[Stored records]
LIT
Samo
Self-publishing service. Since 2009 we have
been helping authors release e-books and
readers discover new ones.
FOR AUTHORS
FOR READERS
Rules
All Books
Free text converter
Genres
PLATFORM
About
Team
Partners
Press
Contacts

Problem statement → Please rename "Free text converter" to "Free file converter" in the items and give their lines again with everything else unchanged.

Response area →
LIT
Samo
Self-publishing service. Since 2009 we have
been helping authors release e-books and
readers discover new ones.
FOR AUTHORS
FOR READERS
Rules
All Books
Free file converter
Genres
PLATFORM
About
Team
Partners
Press
Contacts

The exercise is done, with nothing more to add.